Poroshenko’s spokesman said on his Twitter account that Parubiy will “stay on the presidential team.”
The president accepted Parubiy’s resignation, speaking of it at a meeting with the heads of the NSDC departments on Thursday.
Poroshenko thanked the former security chief for his work “in the darkest days of the existence of our country,” and for taking decisions that helped the country “survive,” said the president’s statement on his website.
On Monday, reports appeared in Ukrainian media about Parubiy’s resignation. The Local Zn.ua website, citing its source, said that the security chief is due to resign due to diverging opinions with the country’s president. The media stated that Parubiy decided to resign after he was ordered to declare another ceasefire in Kiev’s military operation in the southeast of the country, but he refused to do so.
Parubiy was appointed secretary of the NSDC on February 27 by then acting President Aleksandr Turchinov, following the government coup in the country. The former security chief gained a reputation during the Maidan protests in Kiev – he was the commandant of Euromaidan self-defense from November last year.
Parubiy was also one of the initiators of the creation of the
country’s National Guard forces, which are currently involved in
Kiev’s punitive operation in the southeast. As Secretary of the
NSDC, Parubiy oversaw this military operation.
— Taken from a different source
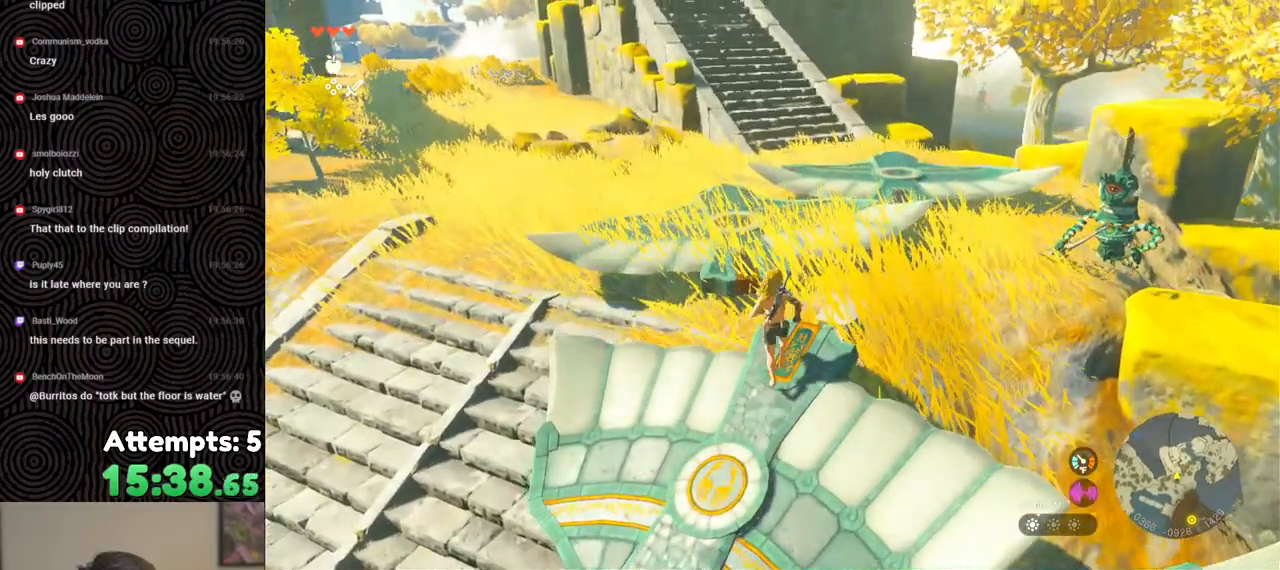
{"buttons": [], "left_stick": "up", "right_stick": "right", "events": [[133, "X", "up"], [267, "right_stick", "right"]]}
He has been a political activist since 1991, when he founded the Social-National Party of Ukraine together with Oleg Tyagnybok. The party promoted radical nationalism with neo-Nazi features, such as a "Wolfsangel” on its first logo. In 2004, the party changed its name to Svoboda (Freedom) and since then has been headed by Tyagnybok. It has been often characterized as far right. Parubiy co-led the Orange Revolution in 2004 and was rewarded for his contribution.